### WHAT THE TASK ASKS
Recast the read text of all the rows below as a Markdown table with the columns No. and Line, numbering the lines in order and skipping any blank ones. Leave the pictures out of your answer.

### SUPPLIED MATERIAL
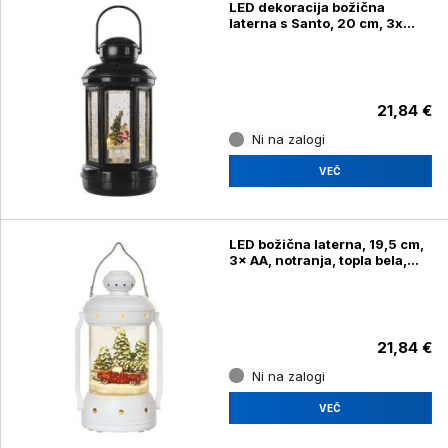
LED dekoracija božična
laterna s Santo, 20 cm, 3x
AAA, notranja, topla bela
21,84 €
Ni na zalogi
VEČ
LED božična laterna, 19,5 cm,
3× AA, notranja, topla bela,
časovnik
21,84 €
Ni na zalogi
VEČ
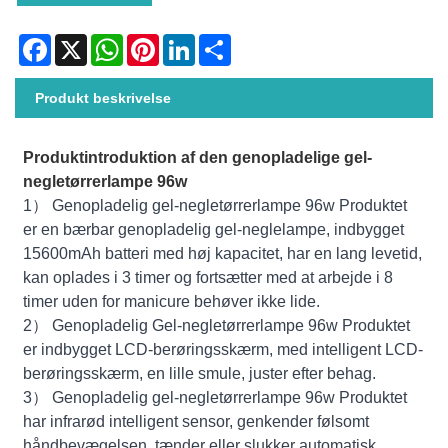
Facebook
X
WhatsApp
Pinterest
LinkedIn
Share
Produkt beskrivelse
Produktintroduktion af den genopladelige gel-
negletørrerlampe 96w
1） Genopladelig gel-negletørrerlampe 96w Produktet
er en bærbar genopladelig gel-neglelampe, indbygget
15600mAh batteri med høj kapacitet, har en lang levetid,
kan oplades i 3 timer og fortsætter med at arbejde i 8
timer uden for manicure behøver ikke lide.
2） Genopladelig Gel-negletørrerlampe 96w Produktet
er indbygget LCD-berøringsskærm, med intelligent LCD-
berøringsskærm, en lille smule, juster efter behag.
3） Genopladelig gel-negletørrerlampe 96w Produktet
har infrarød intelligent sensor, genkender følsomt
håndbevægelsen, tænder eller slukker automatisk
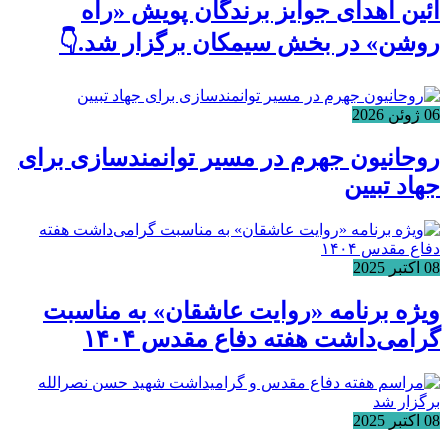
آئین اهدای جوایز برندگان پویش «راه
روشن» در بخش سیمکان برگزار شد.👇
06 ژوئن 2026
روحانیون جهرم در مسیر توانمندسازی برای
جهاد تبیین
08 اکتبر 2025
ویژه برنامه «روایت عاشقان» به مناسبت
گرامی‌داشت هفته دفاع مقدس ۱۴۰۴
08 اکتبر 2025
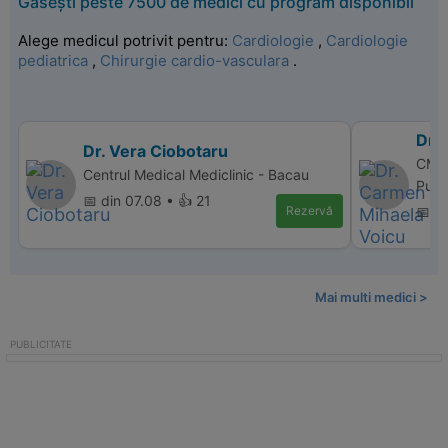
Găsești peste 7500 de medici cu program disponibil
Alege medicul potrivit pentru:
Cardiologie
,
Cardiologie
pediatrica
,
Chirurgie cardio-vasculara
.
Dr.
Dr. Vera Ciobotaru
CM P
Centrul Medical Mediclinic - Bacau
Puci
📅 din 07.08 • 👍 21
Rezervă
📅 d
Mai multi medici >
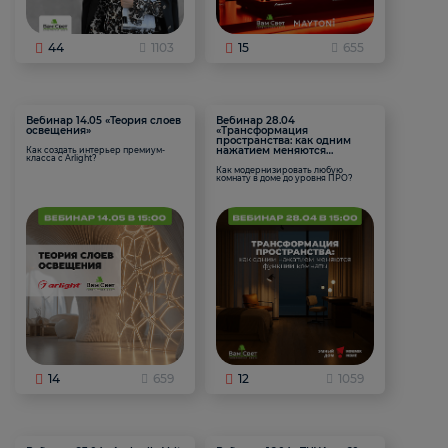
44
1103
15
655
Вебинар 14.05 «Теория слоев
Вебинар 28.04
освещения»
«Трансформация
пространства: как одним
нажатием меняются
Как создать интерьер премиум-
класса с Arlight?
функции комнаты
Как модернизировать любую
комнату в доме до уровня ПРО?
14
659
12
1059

### RESPONSE FOR THIS EXERCISE
| No. | Line |
|---|---|
| 1 | LED dekoracija božična |
| 2 | laterna s Santo, 20 cm, 3x |
| 3 | AAA, notranja, topla bela |
| 4 | 21,84 € |
| 5 | Ni na zalogi |
| 6 | VEČ |
| 7 | LED božična laterna, 19,5 cm, |
| 8 | 3× AA, notranja, topla bela, |
| 9 | časovnik |
| 10 | 21,84 € |
| 11 | Ni na zalogi |
| 12 | VEČ |
| 13 | Facebook |
| 14 | X |
| 15 | WhatsApp |
| 16 | Pinterest |
| 17 | LinkedIn |
| 18 | Share |
| 19 | Produkt beskrivelse |
| 20 | Produktintroduktion af den genopladelige gel- |
| 21 | negletørrerlampe 96w |
| 22 | 1） Genopladelig gel-negletørrerlampe 96w Produktet |
| 23 | er en bærbar genopladelig gel-neglelampe, indbygget |
| 24 | 15600mAh batteri med høj kapacitet, har en lang levetid, |
| 25 | kan oplades i 3 timer og fortsætter med at arbejde i 8 |
| 26 | timer uden for manicure behøver ikke lide. |
| 27 | 2） Genopladelig Gel-negletørrerlampe 96w Produktet |
| 28 | er indbygget LCD-berøringsskærm, med intelligent LCD- |
| 29 | berøringsskærm, en lille smule, juster efter behag. |
| 30 | 3） Genopladelig gel-negletørrerlampe 96w Produktet |
| 31 | har infrarød intelligent sensor, genkender følsomt |
| 32 | håndbevægelsen, tænder eller slukker automatisk |
| 33 | آئین اهدای جوایز برندگان پویش «راه |
| 34 | روشن» در بخش سیمکان برگزار شد.👇 |
| 35 | 06 ژوئن 2026 |
| 36 | روحانیون جهرم در مسیر توانمندسازی برای |
| 37 | جهاد تبیین |
| 38 | 08 اکتبر 2025 |
| 39 | ویژه برنامه «روایت عاشقان» به مناسبت |
| 40 | گرامی‌داشت هفته دفاع مقدس ۱۴۰۴ |
| 41 | 08 اکتبر 2025 |
| 42 | Găsești peste 7500 de medici cu program disponibil |
| 43 | Alege medicul potrivit pentru: |
| 44 | Cardiologie |
| 45 | , |
| 46 | Cardiologie |
| 47 | pediatrica |
| 48 | , |
| 49 | Chirurgie cardio-vasculara |
| 50 | . |
| 51 | Dr. |
| 52 | Dr. Vera Ciobotaru |
| 53 | CM P |
| 54 | Centrul Medical Mediclinic - Bacau |
| 55 | Puci |
| 56 | 📅 din 07.08 • 👍 21 |
| 57 | Rezervă |
| 58 | 📅 d |
| 59 | Mai multi medici > |
| 60 | 44 |
| 61 | 1103 |
| 62 | 15 |
| 63 | 655 |
| 64 | Вебинар 14.05 «Теория слоев |
| 65 | Вебинар 28.04 |
| 66 | освещения» |
| 67 | «Трансформация |
| 68 | пространства: как одним |
| 69 | нажатием меняются |
| 70 | Как создать интерьер премиум- |
| 71 | класса с Arlight? |
| 72 | функции комнаты |
| 73 | Как модернизировать любую |
| 74 | комнату в доме до уровня ПРО? |
| 75 | 14 |
| 76 | 659 |
| 77 | 12 |
| 78 | 1059 |